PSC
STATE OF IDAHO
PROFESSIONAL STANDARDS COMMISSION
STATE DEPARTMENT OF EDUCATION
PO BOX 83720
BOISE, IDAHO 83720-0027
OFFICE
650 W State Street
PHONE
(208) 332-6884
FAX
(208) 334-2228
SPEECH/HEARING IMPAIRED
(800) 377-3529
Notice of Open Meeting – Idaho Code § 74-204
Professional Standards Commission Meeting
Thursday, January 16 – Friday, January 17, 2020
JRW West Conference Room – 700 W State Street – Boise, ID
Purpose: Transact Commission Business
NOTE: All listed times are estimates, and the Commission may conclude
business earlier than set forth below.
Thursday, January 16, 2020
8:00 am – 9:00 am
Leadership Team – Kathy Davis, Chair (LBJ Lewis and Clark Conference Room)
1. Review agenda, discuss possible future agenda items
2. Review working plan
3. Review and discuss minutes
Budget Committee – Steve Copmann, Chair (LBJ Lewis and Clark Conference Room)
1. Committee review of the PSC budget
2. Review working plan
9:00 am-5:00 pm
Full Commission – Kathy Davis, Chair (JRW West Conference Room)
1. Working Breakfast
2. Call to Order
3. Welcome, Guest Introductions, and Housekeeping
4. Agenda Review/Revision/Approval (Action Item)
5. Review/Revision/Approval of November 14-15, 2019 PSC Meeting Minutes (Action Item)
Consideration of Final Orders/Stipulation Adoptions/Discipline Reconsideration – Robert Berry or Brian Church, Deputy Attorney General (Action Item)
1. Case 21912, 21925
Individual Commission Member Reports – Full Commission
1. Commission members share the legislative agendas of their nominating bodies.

Required work:
All of the material above should be restated verbatim.

Finished task:
PSC
STATE OF IDAHO
PROFESSIONAL STANDARDS COMMISSION
STATE DEPARTMENT OF EDUCATION
PO BOX 83720
BOISE, IDAHO 83720-0027
OFFICE
650 W State Street
PHONE
(208) 332-6884
FAX
(208) 334-2228
SPEECH/HEARING IMPAIRED
(800) 377-3529
Notice of Open Meeting – Idaho Code § 74-204
Professional Standards Commission Meeting
Thursday, January 16 – Friday, January 17, 2020
JRW West Conference Room – 700 W State Street – Boise, ID
Purpose: Transact Commission Business
NOTE: All listed times are estimates, and the Commission may conclude
business earlier than set forth below.
Thursday, January 16, 2020
8:00 am – 9:00 am
Leadership Team – Kathy Davis, Chair (LBJ Lewis and Clark Conference Room)
1. Review agenda, discuss possible future agenda items
2. Review working plan
3. Review and discuss minutes
Budget Committee – Steve Copmann, Chair (LBJ Lewis and Clark Conference Room)
1. Committee review of the PSC budget
2. Review working plan
9:00 am-5:00 pm
Full Commission – Kathy Davis, Chair (JRW West Conference Room)
1. Working Breakfast
2. Call to Order
3. Welcome, Guest Introductions, and Housekeeping
4. Agenda Review/Revision/Approval (Action Item)
5. Review/Revision/Approval of November 14-15, 2019 PSC Meeting Minutes (Action Item)
Consideration of Final Orders/Stipulation Adoptions/Discipline Reconsideration – Robert Berry or Brian Church, Deputy Attorney General (Action Item)
1. Case 21912, 21925
Individual Commission Member Reports – Full Commission
1. Commission members share the legislative agendas of their nominating bodies.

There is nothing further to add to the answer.